ST. PAUL - It seemed more like a reunion than a jobs fair Saturday as hundreds of Minnesotans - mostly with North Dakota roots - toured booths of North Dakota employers seeking workers.

ST. PAUL - It seemed more like a reunion than a jobs fair Saturday as hundreds of Minnesotans - mostly with North Dakota roots - toured booths of North Dakota employers seeking workers.

"Certainly, the interest is there to move back to North Dakota," Napoleon, N.D., native Mark Freier said after talking to Christina Weiderrich of the Jamestown (N.D.)/Stutsman Development Corporation.

Like many at the event, Freier said he was not actively looking, but moving home always is in the back of his mind.

Weiderrich said Saturday's fair in the luxurious St. Paul Hotel was not typical. Instead of employers putting on a sales pitch, those attending Saturday launched into: "Do you know (adding a name of a friend or relative)?"

"You already are sold on the state," Weiderrich said.


That was the idea behind what North Dakota officials called "Experience North Dakota," which, besides a jobs fair, included things such as North Dakota singers and food.

Commerce Commissioner Shane Goettle said the daylong event was a pilot project designed to fill good-paying jobs that are open in North Dakota. The emphasis was to attract workers for jobs paying at least $30,000 annually.

North Dakota's colleges and universities provided names of graduates and the Commerce Department made other efforts to connect to former North Dakotans. More than 10,000 potential employees were invited.

Twenty businesses and organizations, from Williston to Fargo, participated. North Dakota firms are finding it difficult to hire people for high-paying jobs, Goettle said, with few workers unemployed and many businesses expanding.

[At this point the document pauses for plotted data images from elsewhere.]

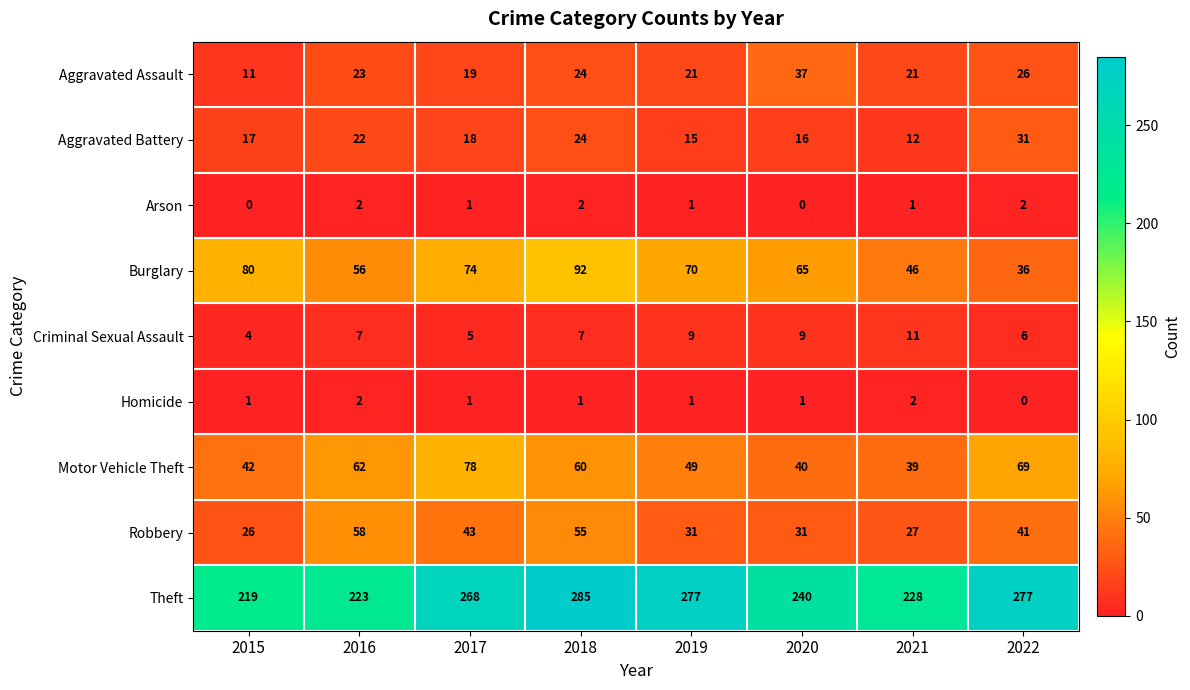

At which label does Robbery reach its minimum?

2015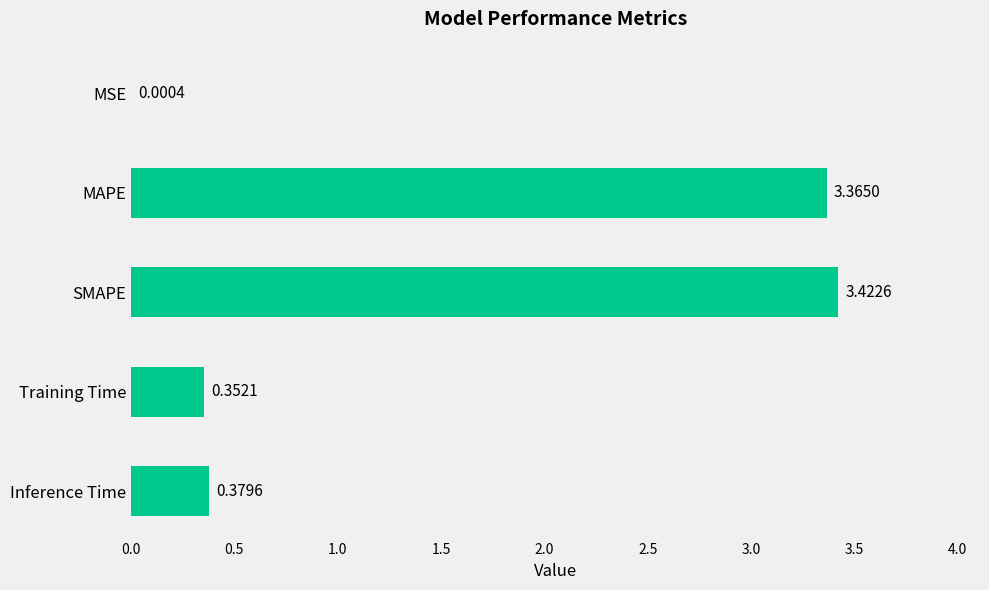

What is the sum of all values?

7.5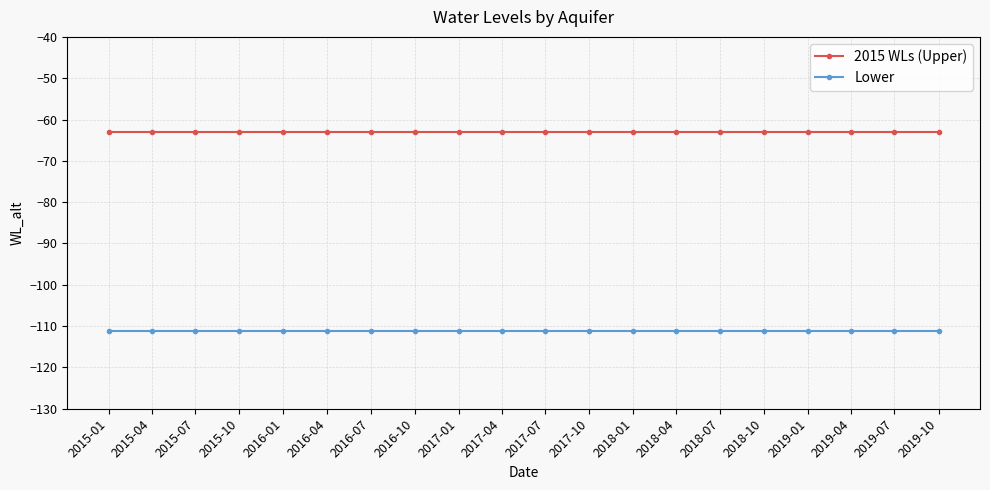

Does the chart have visible grid lines?

Yes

Many of the jobs companies need to fill are for engineers.

Doreen Brant of Fargo's Ulteig Engineers had a stack of resumes less than two hours after the doors open. Seven openings at the Fargo office pay $40,000 and up, she said.

Most people she talked to said they hope to return to North Dakota.

Dan Gordon from LM Glasfiber in Grand Forks was hunting for engineers and managers who would be paid $40,000 to $100,000, or maybe even more, to fill needs at the rapidly expanding maker of turbine blades used in wind-powered electric generators.


Glasfiber opened in 1999 with 40 employees, and early next year should have more than 700, Gordon said.

The Denmark-based company is looking for engineers and a plant manager, among other positions, in Grand Forks.

Engineers in aerospace and automobile manufacturing would be good fits for his company, Gordon said.

While employers were the first stop of most attending the Saturday event, many also talked to Claus Lembke of the North Dakota Association of Realtors. Homes often sell for $100,000 less in North Dakota than the Twin Cities, Lembke said, which helps make moving back home more attractive.

"It is a critical part if you want to come back," he said.

Gaylon Bakr of the Dickinson-based Stark Development Corporation said Stark County alone has more than 900 job openings, many of which are newly created in southwest North Dakota's booming manufacturing sector.

Fargo native Erik Knutson is thinking about moving and was surprised at the opportunities in North Dakota.

"The economy seems to be doing well," said Knutson, who lives in the Twin Cities suburb of Roseville. Besides, North Dakota business is stable, he added.


Knutson is thinking about North Dakota for a couple of reasons. "No. 1 is my children. And I've got a sentimental attraction to my home."